● Available records:
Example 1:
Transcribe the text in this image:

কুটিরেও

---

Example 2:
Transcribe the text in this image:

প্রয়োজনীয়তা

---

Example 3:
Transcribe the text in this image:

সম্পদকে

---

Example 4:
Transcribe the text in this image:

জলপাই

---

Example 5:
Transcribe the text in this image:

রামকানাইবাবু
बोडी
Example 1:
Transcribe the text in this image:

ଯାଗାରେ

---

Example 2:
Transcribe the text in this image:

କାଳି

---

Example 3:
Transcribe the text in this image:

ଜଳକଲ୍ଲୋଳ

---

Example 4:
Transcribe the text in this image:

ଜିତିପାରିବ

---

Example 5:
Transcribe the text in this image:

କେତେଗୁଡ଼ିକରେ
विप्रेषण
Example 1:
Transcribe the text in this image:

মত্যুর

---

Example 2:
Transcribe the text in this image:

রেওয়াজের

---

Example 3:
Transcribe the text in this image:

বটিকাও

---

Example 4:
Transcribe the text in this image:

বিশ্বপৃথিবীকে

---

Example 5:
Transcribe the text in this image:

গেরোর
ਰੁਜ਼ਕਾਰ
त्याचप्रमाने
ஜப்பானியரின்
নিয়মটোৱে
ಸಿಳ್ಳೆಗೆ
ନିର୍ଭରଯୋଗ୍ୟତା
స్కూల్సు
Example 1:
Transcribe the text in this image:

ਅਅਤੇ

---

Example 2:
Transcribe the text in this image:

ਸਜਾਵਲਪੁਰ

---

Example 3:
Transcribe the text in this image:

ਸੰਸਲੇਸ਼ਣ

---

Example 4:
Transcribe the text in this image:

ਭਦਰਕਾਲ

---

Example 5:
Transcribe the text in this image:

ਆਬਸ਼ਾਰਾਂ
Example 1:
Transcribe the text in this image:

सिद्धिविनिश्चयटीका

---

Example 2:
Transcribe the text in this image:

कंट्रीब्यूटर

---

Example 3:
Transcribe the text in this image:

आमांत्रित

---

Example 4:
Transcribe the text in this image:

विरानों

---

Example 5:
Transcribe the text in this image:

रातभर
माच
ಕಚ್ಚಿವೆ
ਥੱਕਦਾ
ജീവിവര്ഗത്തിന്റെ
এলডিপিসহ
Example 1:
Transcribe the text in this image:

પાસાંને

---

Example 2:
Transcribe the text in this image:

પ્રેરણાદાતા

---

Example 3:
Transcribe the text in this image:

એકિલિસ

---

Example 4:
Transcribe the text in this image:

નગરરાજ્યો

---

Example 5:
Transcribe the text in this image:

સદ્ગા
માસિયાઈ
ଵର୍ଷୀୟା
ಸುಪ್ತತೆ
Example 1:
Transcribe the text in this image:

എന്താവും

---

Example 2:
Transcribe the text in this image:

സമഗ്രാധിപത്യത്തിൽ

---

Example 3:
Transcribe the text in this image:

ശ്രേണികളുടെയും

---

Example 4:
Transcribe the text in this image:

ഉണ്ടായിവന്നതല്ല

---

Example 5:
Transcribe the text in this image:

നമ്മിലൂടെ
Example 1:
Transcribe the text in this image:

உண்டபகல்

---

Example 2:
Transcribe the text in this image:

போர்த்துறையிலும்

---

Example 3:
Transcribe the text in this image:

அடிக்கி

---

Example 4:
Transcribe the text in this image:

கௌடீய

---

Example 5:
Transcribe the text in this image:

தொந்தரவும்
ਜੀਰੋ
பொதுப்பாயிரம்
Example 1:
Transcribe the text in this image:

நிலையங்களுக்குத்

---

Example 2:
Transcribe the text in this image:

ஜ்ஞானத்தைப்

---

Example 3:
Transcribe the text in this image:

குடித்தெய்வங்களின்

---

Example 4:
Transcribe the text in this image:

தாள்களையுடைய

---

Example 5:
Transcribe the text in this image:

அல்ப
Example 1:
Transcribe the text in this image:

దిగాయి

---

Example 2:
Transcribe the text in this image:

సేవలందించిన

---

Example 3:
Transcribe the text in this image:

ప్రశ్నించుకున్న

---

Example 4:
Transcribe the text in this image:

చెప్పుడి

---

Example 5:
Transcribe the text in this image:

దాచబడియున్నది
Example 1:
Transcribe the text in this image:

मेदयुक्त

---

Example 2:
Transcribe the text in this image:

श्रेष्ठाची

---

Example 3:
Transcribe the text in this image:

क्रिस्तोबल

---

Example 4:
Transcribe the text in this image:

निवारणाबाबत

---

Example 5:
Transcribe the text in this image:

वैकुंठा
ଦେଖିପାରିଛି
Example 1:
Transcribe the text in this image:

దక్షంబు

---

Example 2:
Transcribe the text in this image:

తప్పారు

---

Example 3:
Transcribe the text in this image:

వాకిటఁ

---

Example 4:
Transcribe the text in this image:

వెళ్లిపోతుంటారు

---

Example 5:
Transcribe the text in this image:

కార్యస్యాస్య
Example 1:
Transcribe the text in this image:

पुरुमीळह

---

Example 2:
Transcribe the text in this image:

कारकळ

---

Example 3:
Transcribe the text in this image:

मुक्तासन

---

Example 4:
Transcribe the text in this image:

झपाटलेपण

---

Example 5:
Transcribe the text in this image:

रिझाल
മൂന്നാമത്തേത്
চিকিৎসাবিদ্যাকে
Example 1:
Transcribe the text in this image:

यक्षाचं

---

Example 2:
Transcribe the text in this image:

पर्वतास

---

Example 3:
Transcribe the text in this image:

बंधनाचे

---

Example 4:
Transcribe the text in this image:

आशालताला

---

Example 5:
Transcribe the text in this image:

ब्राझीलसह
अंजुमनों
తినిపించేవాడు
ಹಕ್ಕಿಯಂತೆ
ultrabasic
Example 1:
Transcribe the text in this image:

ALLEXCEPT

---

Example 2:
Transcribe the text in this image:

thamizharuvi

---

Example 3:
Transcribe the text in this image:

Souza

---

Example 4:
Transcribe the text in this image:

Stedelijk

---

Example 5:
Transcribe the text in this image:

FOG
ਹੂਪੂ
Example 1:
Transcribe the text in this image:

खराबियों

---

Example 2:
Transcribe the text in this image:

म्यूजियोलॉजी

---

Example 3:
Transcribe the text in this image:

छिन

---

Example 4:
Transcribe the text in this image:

● Task goal: Retype the data. Every line must match the original exactly.

● Expected answer:
Example 1:
Transcribe the text in this image:

কুটিরেও

---

Example 2:
Transcribe the text in this image:

প্রয়োজনীয়তা

---

Example 3:
Transcribe the text in this image:

সম্পদকে

---

Example 4:
Transcribe the text in this image:

জলপাই

---

Example 5:
Transcribe the text in this image:

রামকানাইবাবু
बोडी
Example 1:
Transcribe the text in this image:

ଯାଗାରେ

---

Example 2:
Transcribe the text in this image:

କାଳି

---

Example 3:
Transcribe the text in this image:

ଜଳକଲ୍ଲୋଳ

---

Example 4:
Transcribe the text in this image:

ଜିତିପାରିବ

---

Example 5:
Transcribe the text in this image:

କେତେଗୁଡ଼ିକରେ
विप्रेषण
Example 1:
Transcribe the text in this image:

মত্যুর

---

Example 2:
Transcribe the text in this image:

রেওয়াজের

---

Example 3:
Transcribe the text in this image:

বটিকাও

---

Example 4:
Transcribe the text in this image:

বিশ্বপৃথিবীকে

---

Example 5:
Transcribe the text in this image:

গেরোর
ਰੁਜ਼ਕਾਰ
त्याचप्रमाने
ஜப்பானியரின்
নিয়মটোৱে
ಸಿಳ್ಳೆಗೆ
ନିର୍ଭରଯୋଗ୍ୟତା
స్కూల్సు
Example 1:
Transcribe the text in this image:

ਅਅਤੇ

---

Example 2:
Transcribe the text in this image:

ਸਜਾਵਲਪੁਰ

---

Example 3:
Transcribe the text in this image:

ਸੰਸਲੇਸ਼ਣ

---

Example 4:
Transcribe the text in this image:

ਭਦਰਕਾਲ

---

Example 5:
Transcribe the text in this image:

ਆਬਸ਼ਾਰਾਂ
Example 1:
Transcribe the text in this image:

सिद्धिविनिश्चयटीका

---

Example 2:
Transcribe the text in this image:

कंट्रीब्यूटर

---

Example 3:
Transcribe the text in this image:

आमांत्रित

---

Example 4:
Transcribe the text in this image:

विरानों

---

Example 5:
Transcribe the text in this image:

रातभर
माच
ಕಚ್ಚಿವೆ
ਥੱਕਦਾ
ജീവിവര്ഗത്തിന്റെ
এলডিপিসহ
Example 1:
Transcribe the text in this image:

પાસાંને

---

Example 2:
Transcribe the text in this image:

પ્રેરણાદાતા

---

Example 3:
Transcribe the text in this image:

એકિલિસ

---

Example 4:
Transcribe the text in this image:

નગરરાજ્યો

---

Example 5:
Transcribe the text in this image:

સદ્ગા
માસિયાઈ
ଵର୍ଷୀୟା
ಸುಪ್ತತೆ
Example 1:
Transcribe the text in this image:

എന്താവും

---

Example 2:
Transcribe the text in this image:

സമഗ്രാധിപത്യത്തിൽ

---

Example 3:
Transcribe the text in this image:

ശ്രേണികളുടെയും

---

Example 4:
Transcribe the text in this image:

ഉണ്ടായിവന്നതല്ല

---

Example 5:
Transcribe the text in this image:

നമ്മിലൂടെ
Example 1:
Transcribe the text in this image:

உண்டபகல்

---

Example 2:
Transcribe the text in this image:

போர்த்துறையிலும்

---

Example 3:
Transcribe the text in this image:

அடிக்கி

---

Example 4:
Transcribe the text in this image:

கௌடீய

---

Example 5:
Transcribe the text in this image:

தொந்தரவும்
ਜੀਰੋ
பொதுப்பாயிரம்
Example 1:
Transcribe the text in this image:

நிலையங்களுக்குத்

---

Example 2:
Transcribe the text in this image:

ஜ்ஞானத்தைப்

---

Example 3:
Transcribe the text in this image:

குடித்தெய்வங்களின்

---

Example 4:
Transcribe the text in this image:

தாள்களையுடைய

---

Example 5:
Transcribe the text in this image:

அல்ப
Example 1:
Transcribe the text in this image:

దిగాయి

---

Example 2:
Transcribe the text in this image:

సేవలందించిన

---

Example 3:
Transcribe the text in this image:

ప్రశ్నించుకున్న

---

Example 4:
Transcribe the text in this image:

చెప్పుడి

---

Example 5:
Transcribe the text in this image:

దాచబడియున్నది
Example 1:
Transcribe the text in this image:

मेदयुक्त

---

Example 2:
Transcribe the text in this image:

श्रेष्ठाची

---

Example 3:
Transcribe the text in this image:

क्रिस्तोबल

---

Example 4:
Transcribe the text in this image:

निवारणाबाबत

---

Example 5:
Transcribe the text in this image:

वैकुंठा
ଦେଖିପାରିଛି
Example 1:
Transcribe the text in this image:

దక్షంబు

---

Example 2:
Transcribe the text in this image:

తప్పారు

---

Example 3:
Transcribe the text in this image:

వాకిటఁ

---

Example 4:
Transcribe the text in this image:

వెళ్లిపోతుంటారు

---

Example 5:
Transcribe the text in this image:

కార్యస్యాస్య
Example 1:
Transcribe the text in this image:

पुरुमीळह

---

Example 2:
Transcribe the text in this image:

कारकळ

---

Example 3:
Transcribe the text in this image:

मुक्तासन

---

Example 4:
Transcribe the text in this image:

झपाटलेपण

---

Example 5:
Transcribe the text in this image:

रिझाल
മൂന്നാമത്തേത്
চিকিৎসাবিদ্যাকে
Example 1:
Transcribe the text in this image:

यक्षाचं

---

Example 2:
Transcribe the text in this image:

पर्वतास

---

Example 3:
Transcribe the text in this image:

बंधनाचे

---

Example 4:
Transcribe the text in this image:

आशालताला

---

Example 5:
Transcribe the text in this image:

ब्राझीलसह
अंजुमनों
తినిపించేవాడు
ಹಕ್ಕಿಯಂತೆ
ultrabasic
Example 1:
Transcribe the text in this image:

ALLEXCEPT

---

Example 2:
Transcribe the text in this image:

thamizharuvi

---

Example 3:
Transcribe the text in this image:

Souza

---

Example 4:
Transcribe the text in this image:

Stedelijk

---

Example 5:
Transcribe the text in this image:

FOG
ਹੂਪੂ
Example 1:
Transcribe the text in this image:

खराबियों

---

Example 2:
Transcribe the text in this image:

म्यूजियोलॉजी

---

Example 3:
Transcribe the text in this image:

छिन

---

Example 4:
Transcribe the text in this image:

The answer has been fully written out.